AB 1604 is now dead and AB 1735, which stipulates a virtually un-achievable coliform level, remains in full force and effect. However, Nicole Parra has formed a “blue ribbon” panel to research the issue of raw milk coliforms and pathogens and it sounds like it will be stacked with pro-raw milk advocates and scientists. The blue ribbon committee will then make a recommendation to the Assembly Agriculture Committee about standards for a new raw milk bill that will protect California raw milk producers and consumers.
After 600 passionate raw milk consumers filled the assembly Ag Committee chambers, AB 1604 standards became a political “hot button.” In order to pass the Assembly and the Senate, more research needed to be done. Nicole Parra has promised to introduce a raw milk bill that incorporates the recommendations of the blue ribbon committee.
Meanwhile, the California Department of Food and Agriculture (CFDA) came out to Organic Pastures last week on January 24th and pulled a sample from the bulk tank and from a bottle. The dairy met the bacteria limit in the bulk tank with an SPC of 2000 and coliforms of 8 but failed the test at the bottle. However, some of the samples they took from creamery inventory were from older “returned” product that was intended to be fed to their calves. Even though the calf milk area is labeled as such, the creamery is now locking that product behind a chain link cage to prohibit this from happening again.

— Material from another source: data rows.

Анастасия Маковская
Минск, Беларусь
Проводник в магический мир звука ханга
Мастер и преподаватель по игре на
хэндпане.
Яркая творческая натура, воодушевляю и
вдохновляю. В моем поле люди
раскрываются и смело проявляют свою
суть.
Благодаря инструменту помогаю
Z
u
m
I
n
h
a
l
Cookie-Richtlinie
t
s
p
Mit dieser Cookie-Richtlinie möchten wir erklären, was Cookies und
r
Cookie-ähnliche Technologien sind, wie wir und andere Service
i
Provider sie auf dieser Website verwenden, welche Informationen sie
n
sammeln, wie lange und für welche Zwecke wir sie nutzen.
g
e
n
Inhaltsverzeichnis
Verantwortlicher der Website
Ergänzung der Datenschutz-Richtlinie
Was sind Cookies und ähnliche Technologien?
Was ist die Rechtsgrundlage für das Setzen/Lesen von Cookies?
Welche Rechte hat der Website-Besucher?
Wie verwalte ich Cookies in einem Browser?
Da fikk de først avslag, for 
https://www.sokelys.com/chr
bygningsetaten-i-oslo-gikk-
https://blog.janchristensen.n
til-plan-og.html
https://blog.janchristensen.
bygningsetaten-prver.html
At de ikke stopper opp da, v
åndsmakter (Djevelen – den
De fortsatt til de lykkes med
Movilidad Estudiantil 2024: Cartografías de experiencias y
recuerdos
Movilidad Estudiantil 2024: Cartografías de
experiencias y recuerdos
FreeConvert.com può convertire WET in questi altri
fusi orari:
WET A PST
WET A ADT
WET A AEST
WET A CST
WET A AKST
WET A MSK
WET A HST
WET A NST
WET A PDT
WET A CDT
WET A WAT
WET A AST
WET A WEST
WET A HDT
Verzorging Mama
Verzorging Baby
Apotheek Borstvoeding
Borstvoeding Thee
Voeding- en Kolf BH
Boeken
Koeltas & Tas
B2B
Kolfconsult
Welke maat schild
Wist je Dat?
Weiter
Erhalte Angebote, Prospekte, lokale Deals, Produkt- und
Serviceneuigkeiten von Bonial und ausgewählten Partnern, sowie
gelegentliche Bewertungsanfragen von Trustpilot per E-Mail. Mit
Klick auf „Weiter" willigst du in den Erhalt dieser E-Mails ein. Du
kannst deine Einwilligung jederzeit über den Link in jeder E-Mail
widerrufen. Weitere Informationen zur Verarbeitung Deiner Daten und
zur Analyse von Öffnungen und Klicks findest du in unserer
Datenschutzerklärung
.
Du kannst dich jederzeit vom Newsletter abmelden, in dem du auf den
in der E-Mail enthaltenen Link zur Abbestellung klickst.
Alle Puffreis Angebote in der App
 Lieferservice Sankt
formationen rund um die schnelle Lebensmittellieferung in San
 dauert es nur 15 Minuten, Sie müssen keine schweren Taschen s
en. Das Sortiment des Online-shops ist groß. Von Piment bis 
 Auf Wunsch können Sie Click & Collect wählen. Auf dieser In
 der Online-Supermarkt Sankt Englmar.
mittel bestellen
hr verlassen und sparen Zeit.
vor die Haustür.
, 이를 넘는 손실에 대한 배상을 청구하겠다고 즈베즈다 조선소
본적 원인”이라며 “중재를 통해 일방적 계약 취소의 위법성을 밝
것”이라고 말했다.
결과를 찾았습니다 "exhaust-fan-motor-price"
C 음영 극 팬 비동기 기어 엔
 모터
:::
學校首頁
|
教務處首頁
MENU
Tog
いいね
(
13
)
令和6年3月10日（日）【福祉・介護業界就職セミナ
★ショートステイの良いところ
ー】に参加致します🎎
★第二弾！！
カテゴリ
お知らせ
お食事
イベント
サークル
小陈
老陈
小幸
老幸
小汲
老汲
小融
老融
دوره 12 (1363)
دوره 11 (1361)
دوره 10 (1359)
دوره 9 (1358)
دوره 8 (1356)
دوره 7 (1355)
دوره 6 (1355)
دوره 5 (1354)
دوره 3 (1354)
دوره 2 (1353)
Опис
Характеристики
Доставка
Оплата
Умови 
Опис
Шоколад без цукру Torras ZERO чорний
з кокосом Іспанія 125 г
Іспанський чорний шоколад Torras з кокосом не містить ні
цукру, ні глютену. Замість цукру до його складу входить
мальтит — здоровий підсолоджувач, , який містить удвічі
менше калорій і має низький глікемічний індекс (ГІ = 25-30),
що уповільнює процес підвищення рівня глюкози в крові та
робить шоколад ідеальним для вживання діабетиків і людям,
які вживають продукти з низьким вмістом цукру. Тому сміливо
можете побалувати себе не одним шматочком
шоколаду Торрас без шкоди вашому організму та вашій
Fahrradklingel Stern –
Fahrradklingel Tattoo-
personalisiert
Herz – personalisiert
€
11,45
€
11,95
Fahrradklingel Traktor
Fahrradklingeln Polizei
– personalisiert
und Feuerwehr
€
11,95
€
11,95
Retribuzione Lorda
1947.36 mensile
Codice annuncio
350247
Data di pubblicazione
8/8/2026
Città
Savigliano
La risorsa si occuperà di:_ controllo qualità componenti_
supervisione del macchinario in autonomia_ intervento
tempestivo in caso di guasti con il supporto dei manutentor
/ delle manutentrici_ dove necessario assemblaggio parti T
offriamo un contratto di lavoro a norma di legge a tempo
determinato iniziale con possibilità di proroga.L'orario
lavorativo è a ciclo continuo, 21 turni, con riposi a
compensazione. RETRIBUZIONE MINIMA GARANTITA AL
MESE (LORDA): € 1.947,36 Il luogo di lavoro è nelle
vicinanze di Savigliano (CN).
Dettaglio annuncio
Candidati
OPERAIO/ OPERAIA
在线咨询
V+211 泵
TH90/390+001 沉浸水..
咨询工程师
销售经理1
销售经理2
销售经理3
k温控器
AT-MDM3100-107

The Farm-to-Consumer Legal Defense Fund is preparing legal action in the light of these developments. We will keep you posted as events unfold.
Raw milk continues to be sold from both Claravale and Organic Pastures Dairy. The next possible CDFA test will occur in late February. The important thing to understand is that a producer must fail three out of five tests. And then…a degrade just stops production for less than two days. During that period, test samples can then clear the milk for continued sales and then the producer is back to the clean plate of zero out of five and can fail another three times and that takes another three months. What is happening is a game of bacterial cat and mouse with your food. It is harassment of your California raw milk producers. Coliforms are beneficial bacteria and the tests mean literally nothing except to confirm that we are being harassed.
This is a fight that will take time to win right. More to come very soon.